= Lord Adolphus Vane-Tempest =

British politician

Lord Adolphus Frederick Charles William Vane-Tempest (2 July 1825 – 11 June 1864), known until 1854 as Lord Adolphus Vane, was a Conservative Party politician in the United Kingdom.

He was the fourth child (and second son) of Charles Vane, 3rd Marquess of Londonderry and his wife Frances Vane, Marchioness of Londonderry.

In December 1852, he was elected at a by-election as Member of Parliament (MP) for the City of Durham, but the election was overturned on petition the next year.

In 1854 he was elected unopposed to the House of Commons as MP for North Durham after the death of his father, filling the seat vacated by his elder brother George Vane-Tempest, Viscount Seaham, who succeeded to the peerage as Earl Vane.
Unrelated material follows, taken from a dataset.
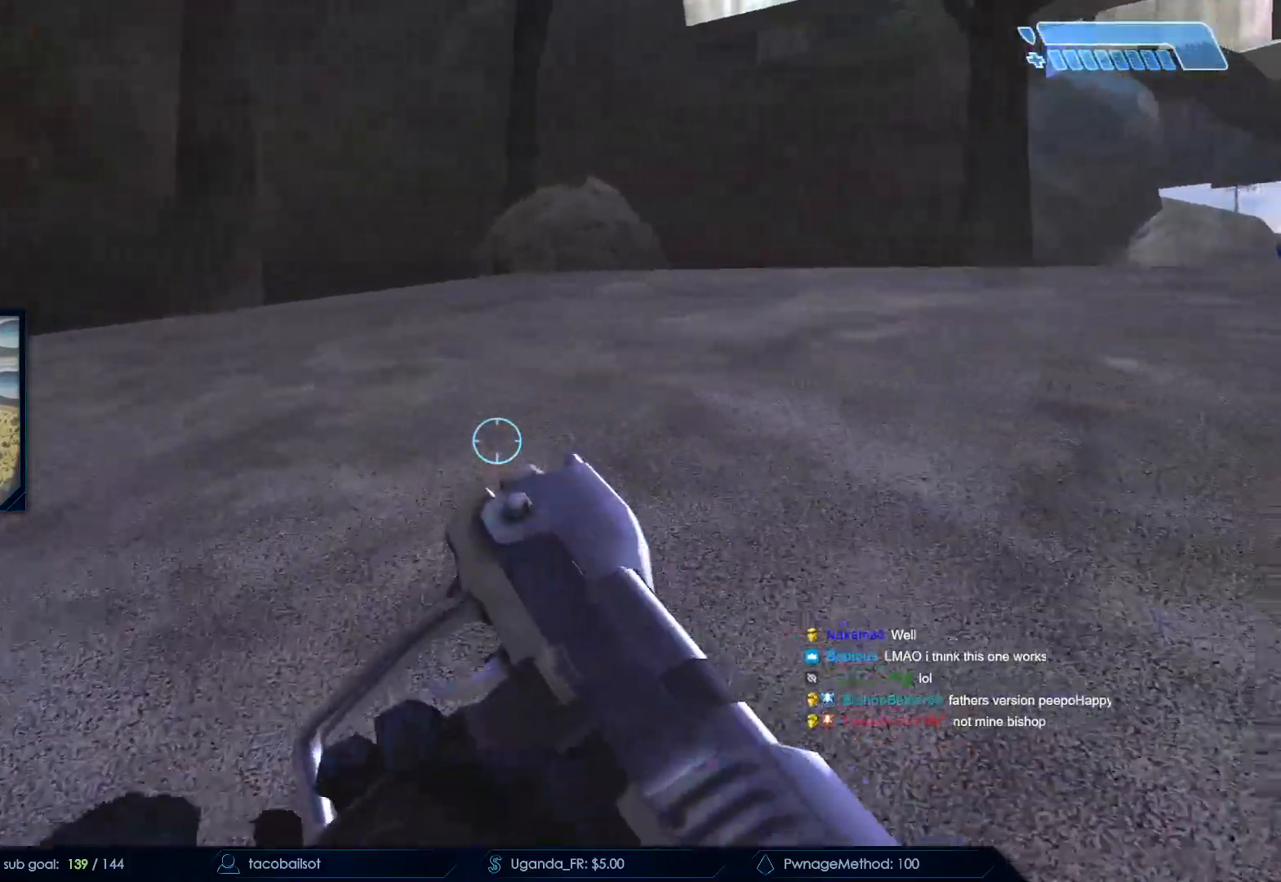
{"keys": ["q", "w"], "mouse": [], "events": [[50, "mouse_mb4", "down"], [183, "mouse_mb4", "up"], [183, "space", "down"], [267, "q", "down"], [367, "q", "up"], [417, "space", "up"], [450, "q", "down"]]}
He held the seat until his death in 1864, aged 38.

During the enthusiasm for the Volunteer Movement in 1859–60, although his brothers were connected with the 2nd (Seaham) Durham Artillery Volunteer Corps formed at the family's Seaham Colliery, Lord Adolphus raised and commanded an infantry corps, the Sunderland Rifles.

According to Anne Isba, author and Victorian Studies scholar, Vane was "notoriously unstable" and was "described by Queen Victoria as having 'a natural tendency to madness'. Vane, who on one occasion violently attacked his wife and infant son, died four years later during a struggle with four keepers".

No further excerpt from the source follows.